* _Text extract_:

====

You know, there are days when you've just got wonder: What's up with the APWU? Here is an organization that is supposed to represent the long-term best interests of a key sector of the Postal Service's employees in a manner that best insures continued employment. Yet, nary a week goes by without seeing something in the electronic or print media that reflects a union that is hell-bent on ensuring its members' extinction.
To the best of my knowledge, the APWU has never said, that as a matter of policy, it believes the Postal Service should be operated in as cost-efficient a method as possible to best serve the needs of the American people and fulfill the Postal Service's function as an important part of our nation's economic infrastructure. What you do hear is a seemingly endless litany of what it opposes.
The APWu has declared that it opposes adding value to doing business by mail through worksharing. It opposes efforts by the Postal Service to realignment its network in better accord with available resources and changing needs. It opposes postal reform. It opposes, it opposes, it opposes.
It not only opposes, it disparages. It disparages postal managers. It disparages the customers that pay their salaries as "vermin." And, if I had to judge by the comments you can routinely read on postal employee message boards, they have little respect for their work or for the people with whom they work.

====

* _Exercise instructions_:
(a) Translate this sentence from the APWU piece into Spanish: "What you do hear is a seemingly endless litany of what it opposes."
(b) Go on with the APWU piece, picking up right after its last sentence.
The listing comes from a separate source and has nothing to do with the APWU piece.

* _Dataset section_:
====

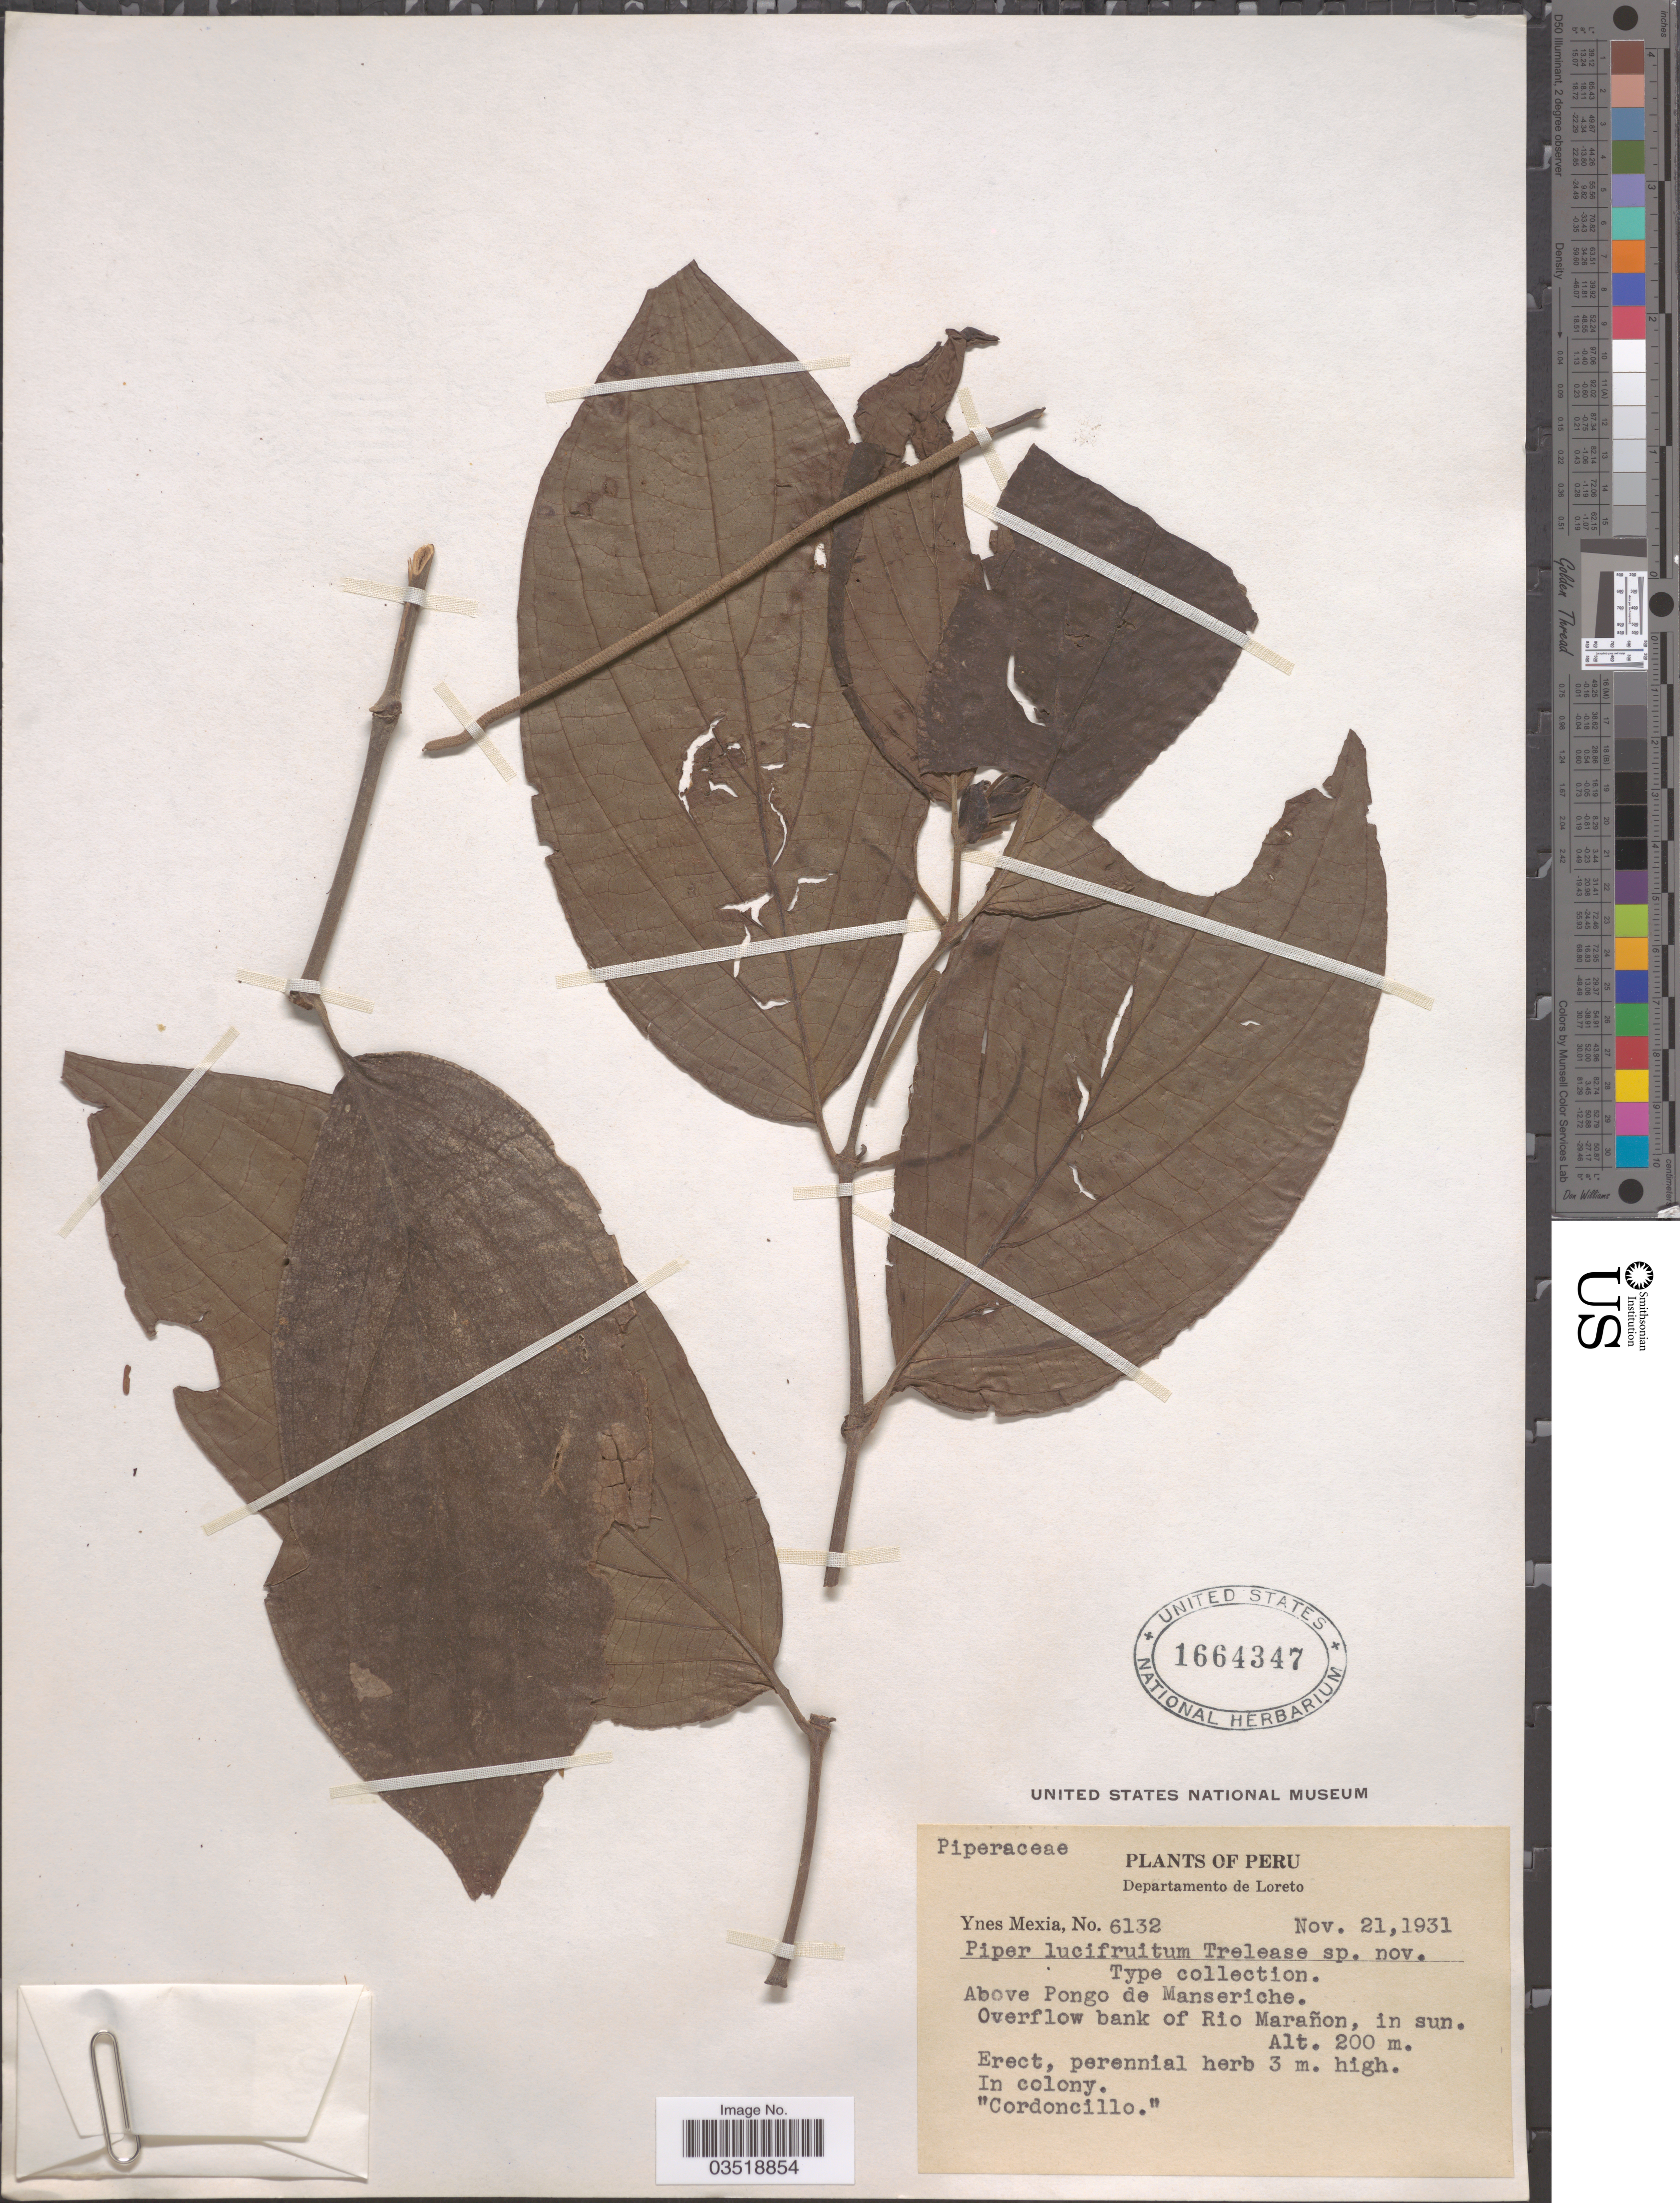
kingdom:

====

* _Outputs_:
(a) Lo que sí se oye es una letanía aparentemente interminable de las cosas a las que se opone.

(b)
So, what does the APWU support? Well, it supports insulating itself and those it ostensibly represents from the realities of a changing world. It wants to keep the Postal Service and the world in which it exists in the same pristine condition it found it in 1970.
For instance, it insists on ensuring the retention of wage and retirement benefit COLAs. Nice if you can get it, but most within the private sector enjoy no such assurance. They want to prohibit workforce downsizing or the displacing of workers in the face of business declines or change. Nice too, but there's no one in the private sector who enjoys that either. They want employer paid retirement--defined-benefit annuities as well as paid retirement health insurance. Here again, more and more people in the private sector are finding such entitlements extraordinarily rare.
What you hear from the APWU is NO...NO...NO! The last time I heard that kind of communication it came from a niece who was two-years old. It's a behavior I'm sure she'll grow to change. Too bad I can't say the same of the APWU.